First Phase of Missionary Activities of British in India
The first phase of British missionaries in India falls within the time-period of 16th century to 18th century. This was the era, when the British East India Company
was making its very initial voyages to broaden trade prospects with East. As such, to establish British colony in an alien country, it was necessary to know the countrymen primarily. Thus, Christian preachers and clergymen were sent to make Christianity a homely faith amongst the 'heathens'. Englishmen were at times accompanied by French and Dutch missionary activists, who were later ousted in a warlike manner.
Second Phase of Missionary Activities of British in India
With the already established notion of Christianity in the first phase, second phase of British religious and missionary activities falls within the era from late 18th century to mid-19th century. The time witnessed the tremendous rise of Christian faith as a leading religion in India. Church was the foremost organisation, which became successful to achieve such a task. The British Crown from England had laid down certain rules also, for such earnest endeavours. The Presidency towns of Calcutta, Madras and Bombay were the key places, from where operations took place. The Holy Bible was also a religious initiator in this phase.
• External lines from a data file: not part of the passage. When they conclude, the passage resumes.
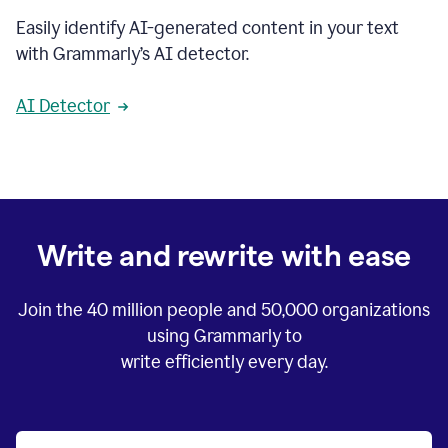
Easily identify AI-generated content in your text
with Grammarly’s AI detector.
AI Detector
Write and rewrite with ease
Join the
40 million
people and
50,000
organizations
using Grammarly to
write efficiently every day.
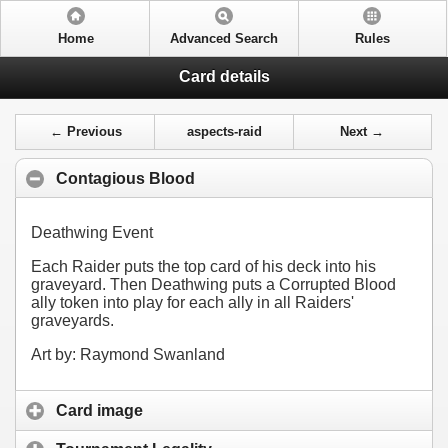
Home
Advanced Search
Rules
Card details
← Previous
aspects-raid
Next →
Contagious Blood
Deathwing Event
Each Raider puts the top card of his deck into his
graveyard. Then Deathwing puts a Corrupted Blood
ally token into play for each ally in all Raiders'
graveyards.
Art by: Raymond Swanland
Card image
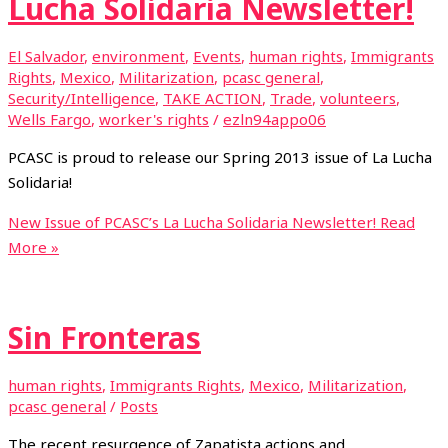
Lucha Solidaria Newsletter!
El Salvador
,
environment
,
Events
,
human rights
,
Immigrants
Rights
,
Mexico
,
Militarization
,
pcasc general
,
Security/Intelligence
,
TAKE ACTION
,
Trade
,
volunteers
,
Wells Fargo
,
worker's rights
/
ezln94appo06
PCASC is proud to release our Spring 2013 issue of La Lucha
Solidaria!
New Issue of PCASC’s La Lucha Solidaria Newsletter!
Read
More »
Sin Fronteras
human rights
,
Immigrants Rights
,
Mexico
,
Militarization
,
pcasc general
/
Posts
The recent resurgence of Zapatista actions and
Third Phase of Missionary Activities of British in India
The third phase of British religious missionary activities in India comprised the years falling within mid-19th century till late-19th century to early 20th century. This was the period of the rise of the Indian intellectual and the middle-class educative class. They were also termed as reformists or nationalists. Armed with educative values, they understood the value of Christian faith, beliefs and conversion. Women were also noticed to have come up in such a socialist movement. Societies, schools, hospitals, churches and specialised homes were established by the still broad-hearted English. Then came the incredible resisting force of Sepoy Mutiny
of 1857, hampering religious activities to the maximum. After the Mutiny, things took a dramatic turn, never to remain the same again.
Fourth Phase of Missionary Activities of British in India
Fourth phase of the missionary and religious activities in India by the Britons lasted within the period of early 20th century till Indian Independence. The corrosive, resisting and rebellious era had set in. British presence in India was no longer considered a boon, tremendously hindering religious activities in the way. Though Her Highness in England had formulated regulations to make Indians calmer towards English rule, yet, it was impossible under severe oppression. As such, Christianity was targeted as the foremost instigator to such motions. Churches were separated from the Government of India into a separate organisation; schools in the Westernised mode of education functioned violently, however without much result. Though in the times of Independence India was declared a secular country, yet missionaries of the 16th century failed to keep their notion strong in 1947.